• _TASK STATEMENT_
Your answer should restate each line of the data below word for word.
• • • • • • •
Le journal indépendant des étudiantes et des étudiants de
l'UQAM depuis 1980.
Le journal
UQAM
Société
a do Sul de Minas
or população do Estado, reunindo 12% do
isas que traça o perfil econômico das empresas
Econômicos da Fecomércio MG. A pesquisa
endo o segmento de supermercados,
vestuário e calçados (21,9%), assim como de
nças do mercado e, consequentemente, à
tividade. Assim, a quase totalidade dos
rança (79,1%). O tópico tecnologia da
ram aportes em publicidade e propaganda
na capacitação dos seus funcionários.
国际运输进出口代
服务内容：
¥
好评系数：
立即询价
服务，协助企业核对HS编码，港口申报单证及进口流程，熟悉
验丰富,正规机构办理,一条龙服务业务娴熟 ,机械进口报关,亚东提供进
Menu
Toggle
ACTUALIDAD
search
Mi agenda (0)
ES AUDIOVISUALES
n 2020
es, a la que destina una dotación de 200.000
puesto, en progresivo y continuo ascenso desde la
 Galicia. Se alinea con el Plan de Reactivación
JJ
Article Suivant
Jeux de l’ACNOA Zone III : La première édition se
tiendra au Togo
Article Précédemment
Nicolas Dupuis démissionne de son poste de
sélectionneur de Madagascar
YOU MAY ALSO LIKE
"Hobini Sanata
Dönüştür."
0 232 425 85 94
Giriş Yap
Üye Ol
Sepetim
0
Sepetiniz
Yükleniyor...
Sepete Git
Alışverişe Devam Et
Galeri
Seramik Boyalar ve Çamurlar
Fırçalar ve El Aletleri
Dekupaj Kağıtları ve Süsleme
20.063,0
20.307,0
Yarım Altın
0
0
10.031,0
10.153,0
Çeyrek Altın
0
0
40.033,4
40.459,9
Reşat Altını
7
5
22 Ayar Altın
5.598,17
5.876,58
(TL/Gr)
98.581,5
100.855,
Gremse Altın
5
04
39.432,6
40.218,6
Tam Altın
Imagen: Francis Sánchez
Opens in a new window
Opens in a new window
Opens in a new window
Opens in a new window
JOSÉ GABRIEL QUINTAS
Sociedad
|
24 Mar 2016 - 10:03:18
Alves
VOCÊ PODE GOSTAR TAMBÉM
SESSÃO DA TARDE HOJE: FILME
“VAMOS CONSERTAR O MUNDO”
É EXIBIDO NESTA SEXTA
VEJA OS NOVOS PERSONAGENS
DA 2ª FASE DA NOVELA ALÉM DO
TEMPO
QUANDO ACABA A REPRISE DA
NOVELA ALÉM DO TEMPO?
• • • • • • •
• _RESULT OF THIS EXERCISE_
Le journal indépendant des étudiantes et des étudiants de
l'UQAM depuis 1980.
Le journal
UQAM
Société
a do Sul de Minas
or população do Estado, reunindo 12% do
isas que traça o perfil econômico das empresas
Econômicos da Fecomércio MG. A pesquisa
endo o segmento de supermercados,
vestuário e calçados (21,9%), assim como de
nças do mercado e, consequentemente, à
tividade. Assim, a quase totalidade dos
rança (79,1%). O tópico tecnologia da
ram aportes em publicidade e propaganda
na capacitação dos seus funcionários.
国际运输进出口代
服务内容：
¥
好评系数：
立即询价
服务，协助企业核对HS编码，港口申报单证及进口流程，熟悉
验丰富,正规机构办理,一条龙服务业务娴熟 ,机械进口报关,亚东提供进
Menu
Toggle
ACTUALIDAD
search
Mi agenda (0)
ES AUDIOVISUALES
n 2020
es, a la que destina una dotación de 200.000
puesto, en progresivo y continuo ascenso desde la
 Galicia. Se alinea con el Plan de Reactivación
JJ
Article Suivant
Jeux de l’ACNOA Zone III : La première édition se
tiendra au Togo
Article Précédemment
Nicolas Dupuis démissionne de son poste de
sélectionneur de Madagascar
YOU MAY ALSO LIKE
"Hobini Sanata
Dönüştür."
0 232 425 85 94
Giriş Yap
Üye Ol
Sepetim
0
Sepetiniz
Yükleniyor...
Sepete Git
Alışverişe Devam Et
Galeri
Seramik Boyalar ve Çamurlar
Fırçalar ve El Aletleri
Dekupaj Kağıtları ve Süsleme
20.063,0
20.307,0
Yarım Altın
0
0
10.031,0
10.153,0
Çeyrek Altın
0
0
40.033,4
40.459,9
Reşat Altını
7
5
22 Ayar Altın
5.598,17
5.876,58
(TL/Gr)
98.581,5
100.855,
Gremse Altın
5
04
39.432,6
40.218,6
Tam Altın
Imagen: Francis Sánchez
Opens in a new window
Opens in a new window
Opens in a new window
Opens in a new window
JOSÉ GABRIEL QUINTAS
Sociedad
|
24 Mar 2016 - 10:03:18
Alves
VOCÊ PODE GOSTAR TAMBÉM
SESSÃO DA TARDE HOJE: FILME
“VAMOS CONSERTAR O MUNDO”
É EXIBIDO NESTA SEXTA
VEJA OS NOVOS PERSONAGENS
DA 2ª FASE DA NOVELA ALÉM DO
TEMPO
QUANDO ACABA A REPRISE DA
NOVELA ALÉM DO TEMPO?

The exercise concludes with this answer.